8.3 Seller shall not be liable in contract or tort (including negligence and strict liability) for any direct damages except as expressly set forth herein, or for any indirect, special, incidental or consequential damages arising out of its performance or non-performance hereunder.
9. FORCE MAJEURE. Seller shall not be considered in default in the performance of its obligations hereunder, or be liable in damages or
otherwise for any failure or delay in performance which is due to strikes, lockouts, concerted acts of workers or other industrial disturbances, fires, explosions, floods or other natural catastrophes, civil disturbance, riots or armed conflict whether declared or undeclared, curtailment, shortage, rationing or allocation of normal sources of supply of labor, materials, transportation, energy, or utilities, accidents, Acts of God, delays of subcontractors or vendors, sufferance of or voluntary compliance with acts of government and government regulations, embargoes or any other similar or dissimilar cause which is beyond the reasonable control of Seller.
10. CONFIDENTIALITY. Each party agrees to keep the terms and conditions of this Quotation confidential.
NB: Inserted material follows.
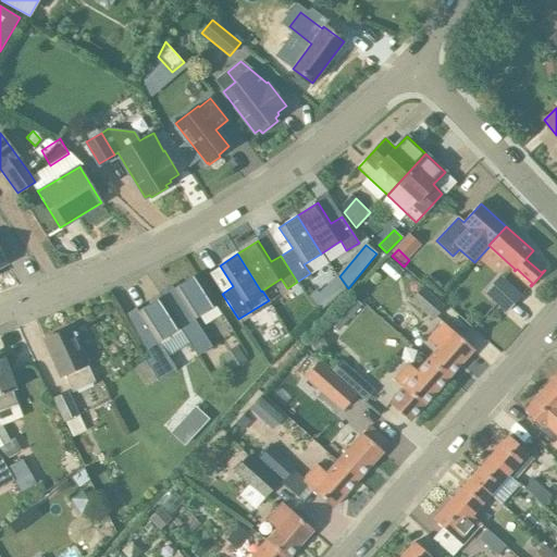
[(396,281),(405,271),(390,258),(381,269),(396,281)]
Further, employees of the parties shall be expected to utilize good business practices and common sense during casual contact in the performance of normal business duties. If there is a need for either party to provide proprietary information to the other party, then the parties shall enter into an appropriate separate non-disclosure agreement.
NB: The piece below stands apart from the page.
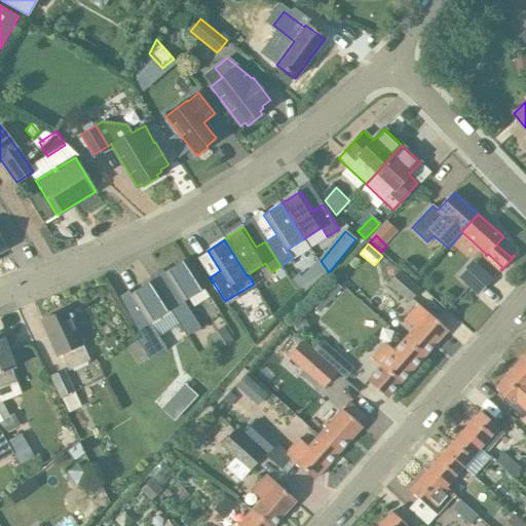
[(159,296),(168,310),(186,336),(200,328),(183,301),(204,288),(186,259),(163,272),(173,287),(161,294),(159,296)]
11. ACCEPTANCE. Unless accepted in writing by an executive officer of Seller, any terms or conditions in Buyer’s acceptance of this Quotation whether in the form of a purchase order, acknowledgment, confirmation or otherwise, which purport to add to, modify, supersede or otherwise alter the terms and conditions contained in this Quotation, shall not be binding on Seller nor have the effect, in construing any agreement resulting from Buyer’s acceptance of this Quotation, of canceling or otherwise leaving open any terms or conditions and are objected to by Seller. The failure of Seller to respond to any terms or conditions in Buyer’s acceptance, nor the commencement by Seller of any work relating to supply of the Product described in this Quotation shall not be construed as Seller’s assent to any additions to, modifications, or alterations of the terms and conditions set forth herein.
12. INTERPRETATION. Any agreement between Seller and Buyer resulting from this quotation shall be governed by and construed according to the laws of the Commonwealth of Pennsylvania without giving effect to its conflicts of laws provisions.
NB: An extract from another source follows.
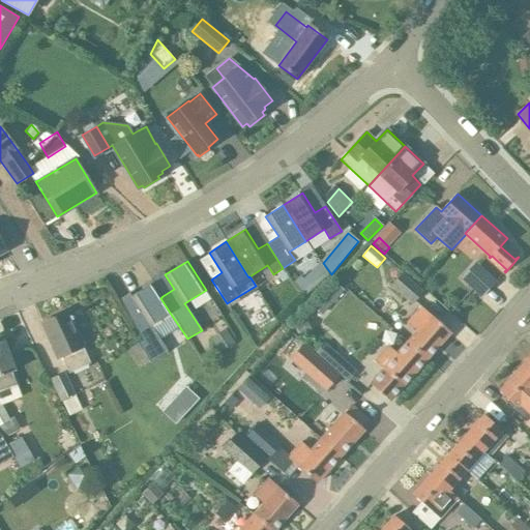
[(497,282),(476,262),(461,280),(481,298),(497,282)]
13. DISPUTE RESOLUTION. Any dispute between the parties relating to this Agreement which cannot be resolved with reasonable promptness shall be referred to each party’s senior manager in an effort to obtain prompt resolution. Neither party shall commence any action or arbitration against the other until the expiration of 60 days from the date of referral to such senior managers. Nothing in this section shall preclude a party from instituting an action seeking injunctive relief to prevent irreparable damage to such party.
14. ASSIGNMENT. This Agreement is not assignable or transferable by Buyer, in whole or in part, except with the prior written consent of Seller.
15. TERMINATION. Seller may terminate its obligation to supply Product under this Quotation at any time by providing not less than 30 days’ written notice to Buyer.
16. WAIVER. A waiver by Seller of strict performance with any of the terms and conditions of this Agreement shall not be a waiver of any subsequent failure to comply with such terms and conditions.